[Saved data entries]
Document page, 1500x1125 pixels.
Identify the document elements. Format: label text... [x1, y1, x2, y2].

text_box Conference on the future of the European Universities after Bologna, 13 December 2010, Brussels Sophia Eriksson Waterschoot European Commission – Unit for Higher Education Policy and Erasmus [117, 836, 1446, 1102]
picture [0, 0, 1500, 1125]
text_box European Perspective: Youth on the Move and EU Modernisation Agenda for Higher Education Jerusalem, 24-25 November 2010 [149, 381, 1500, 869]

*What this task involves*: Lines from the one containing "Identify the document" through the final line of the entries above are to be output exactly; omit all others.

*Written solution*:
Identify the document elements. Format: label text... [x1, y1, x2, y2].

text_box Conference on the future of the European Universities after Bologna, 13 December 2010, Brussels Sophia Eriksson Waterschoot European Commission – Unit for Higher Education Policy and Erasmus [117, 836, 1446, 1102]
picture [0, 0, 1500, 1125]
text_box European Perspective: Youth on the Move and EU Modernisation Agenda for Higher Education Jerusalem, 24-25 November 2010 [149, 381, 1500, 869]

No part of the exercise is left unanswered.